───── Records to use

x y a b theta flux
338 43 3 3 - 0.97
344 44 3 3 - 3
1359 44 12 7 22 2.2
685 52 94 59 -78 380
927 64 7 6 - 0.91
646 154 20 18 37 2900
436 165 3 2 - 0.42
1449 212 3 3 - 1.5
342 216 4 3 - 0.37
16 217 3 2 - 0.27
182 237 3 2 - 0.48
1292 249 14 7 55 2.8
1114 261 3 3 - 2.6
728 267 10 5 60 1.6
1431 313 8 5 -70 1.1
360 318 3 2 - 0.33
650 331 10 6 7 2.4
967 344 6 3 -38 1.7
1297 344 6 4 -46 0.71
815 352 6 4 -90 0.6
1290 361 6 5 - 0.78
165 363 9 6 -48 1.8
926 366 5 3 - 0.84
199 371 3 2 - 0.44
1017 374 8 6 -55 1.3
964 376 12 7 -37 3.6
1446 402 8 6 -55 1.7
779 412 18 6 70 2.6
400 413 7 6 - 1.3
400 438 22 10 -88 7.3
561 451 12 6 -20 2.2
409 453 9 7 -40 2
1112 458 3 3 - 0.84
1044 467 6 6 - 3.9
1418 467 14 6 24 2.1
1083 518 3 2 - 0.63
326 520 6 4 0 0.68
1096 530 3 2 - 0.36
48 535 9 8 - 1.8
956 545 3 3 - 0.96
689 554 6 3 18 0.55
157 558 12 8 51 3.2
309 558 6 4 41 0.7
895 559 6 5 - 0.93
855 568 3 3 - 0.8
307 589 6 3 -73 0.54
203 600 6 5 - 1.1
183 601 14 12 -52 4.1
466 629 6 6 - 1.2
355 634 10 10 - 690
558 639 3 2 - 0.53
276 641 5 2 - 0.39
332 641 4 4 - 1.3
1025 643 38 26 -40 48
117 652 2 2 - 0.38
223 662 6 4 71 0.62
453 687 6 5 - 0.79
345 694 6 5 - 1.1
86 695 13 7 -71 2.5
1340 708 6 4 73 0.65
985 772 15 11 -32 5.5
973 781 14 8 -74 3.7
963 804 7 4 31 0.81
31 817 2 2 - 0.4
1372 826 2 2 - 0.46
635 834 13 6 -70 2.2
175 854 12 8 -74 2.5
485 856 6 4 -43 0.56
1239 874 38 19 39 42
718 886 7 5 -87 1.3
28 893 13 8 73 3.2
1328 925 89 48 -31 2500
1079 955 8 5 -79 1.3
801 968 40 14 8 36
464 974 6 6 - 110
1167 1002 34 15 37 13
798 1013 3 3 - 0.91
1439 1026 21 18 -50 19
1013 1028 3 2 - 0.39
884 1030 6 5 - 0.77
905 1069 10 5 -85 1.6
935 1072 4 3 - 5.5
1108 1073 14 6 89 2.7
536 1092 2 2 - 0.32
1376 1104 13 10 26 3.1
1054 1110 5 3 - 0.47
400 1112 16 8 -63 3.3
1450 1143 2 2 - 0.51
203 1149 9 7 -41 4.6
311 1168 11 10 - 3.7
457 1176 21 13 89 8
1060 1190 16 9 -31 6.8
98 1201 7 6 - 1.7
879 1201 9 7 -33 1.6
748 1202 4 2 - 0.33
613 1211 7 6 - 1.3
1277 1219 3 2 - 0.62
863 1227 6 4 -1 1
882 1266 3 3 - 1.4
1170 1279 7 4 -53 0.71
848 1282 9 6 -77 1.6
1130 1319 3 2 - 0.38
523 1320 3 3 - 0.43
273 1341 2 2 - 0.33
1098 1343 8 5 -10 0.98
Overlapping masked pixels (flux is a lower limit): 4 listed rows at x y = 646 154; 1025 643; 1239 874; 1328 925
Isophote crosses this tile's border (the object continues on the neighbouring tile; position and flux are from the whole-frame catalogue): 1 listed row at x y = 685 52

──────────

Request: Rewrite the material above, changing every "flux" to "brightness" and leaving the rest unchanged.

Response for this exercise:
x y a b theta brightness
338 43 3 3 - 0.97
344 44 3 3 - 3
1359 44 12 7 22 2.2
685 52 94 59 -78 380
927 64 7 6 - 0.91
646 154 20 18 37 2900
436 165 3 2 - 0.42
1449 212 3 3 - 1.5
342 216 4 3 - 0.37
16 217 3 2 - 0.27
182 237 3 2 - 0.48
1292 249 14 7 55 2.8
1114 261 3 3 - 2.6
728 267 10 5 60 1.6
1431 313 8 5 -70 1.1
360 318 3 2 - 0.33
650 331 10 6 7 2.4
967 344 6 3 -38 1.7
1297 344 6 4 -46 0.71
815 352 6 4 -90 0.6
1290 361 6 5 - 0.78
165 363 9 6 -48 1.8
926 366 5 3 - 0.84
199 371 3 2 - 0.44
1017 374 8 6 -55 1.3
964 376 12 7 -37 3.6
1446 402 8 6 -55 1.7
779 412 18 6 70 2.6
400 413 7 6 - 1.3
400 438 22 10 -88 7.3
561 451 12 6 -20 2.2
409 453 9 7 -40 2
1112 458 3 3 - 0.84
1044 467 6 6 - 3.9
1418 467 14 6 24 2.1
1083 518 3 2 - 0.63
326 520 6 4 0 0.68
1096 530 3 2 - 0.36
48 535 9 8 - 1.8
956 545 3 3 - 0.96
689 554 6 3 18 0.55
157 558 12 8 51 3.2
309 558 6 4 41 0.7
895 559 6 5 - 0.93
855 568 3 3 - 0.8
307 589 6 3 -73 0.54
203 600 6 5 - 1.1
183 601 14 12 -52 4.1
466 629 6 6 - 1.2
355 634 10 10 - 690
558 639 3 2 - 0.53
276 641 5 2 - 0.39
332 641 4 4 - 1.3
1025 643 38 26 -40 48
117 652 2 2 - 0.38
223 662 6 4 71 0.62
453 687 6 5 - 0.79
345 694 6 5 - 1.1
86 695 13 7 -71 2.5
1340 708 6 4 73 0.65
985 772 15 11 -32 5.5
973 781 14 8 -74 3.7
963 804 7 4 31 0.81
31 817 2 2 - 0.4
1372 826 2 2 - 0.46
635 834 13 6 -70 2.2
175 854 12 8 -74 2.5
485 856 6 4 -43 0.56
1239 874 38 19 39 42
718 886 7 5 -87 1.3
28 893 13 8 73 3.2
1328 925 89 48 -31 2500
1079 955 8 5 -79 1.3
801 968 40 14 8 36
464 974 6 6 - 110
1167 1002 34 15 37 13
798 1013 3 3 - 0.91
1439 1026 21 18 -50 19
1013 1028 3 2 - 0.39
884 1030 6 5 - 0.77
905 1069 10 5 -85 1.6
935 1072 4 3 - 5.5
1108 1073 14 6 89 2.7
536 1092 2 2 - 0.32
1376 1104 13 10 26 3.1
1054 1110 5 3 - 0.47
400 1112 16 8 -63 3.3
1450 1143 2 2 - 0.51
203 1149 9 7 -41 4.6
311 1168 11 10 - 3.7
457 1176 21 13 89 8
1060 1190 16 9 -31 6.8
98 1201 7 6 - 1.7
879 1201 9 7 -33 1.6
748 1202 4 2 - 0.33
613 1211 7 6 - 1.3
1277 1219 3 2 - 0.62
863 1227 6 4 -1 1
882 1266 3 3 - 1.4
1170 1279 7 4 -53 0.71
848 1282 9 6 -77 1.6
1130 1319 3 2 - 0.38
523 1320 3 3 - 0.43
273 1341 2 2 - 0.33
1098 1343 8 5 -10 0.98
Overlapping masked pixels (brightness is a lower limit): 4 listed rows at x y = 646 154; 1025 643; 1239 874; 1328 925
Isophote crosses this tile's border (the object continues on the neighbouring tile; position and brightness are from the whole-frame catalogue): 1 listed row at x y = 685 52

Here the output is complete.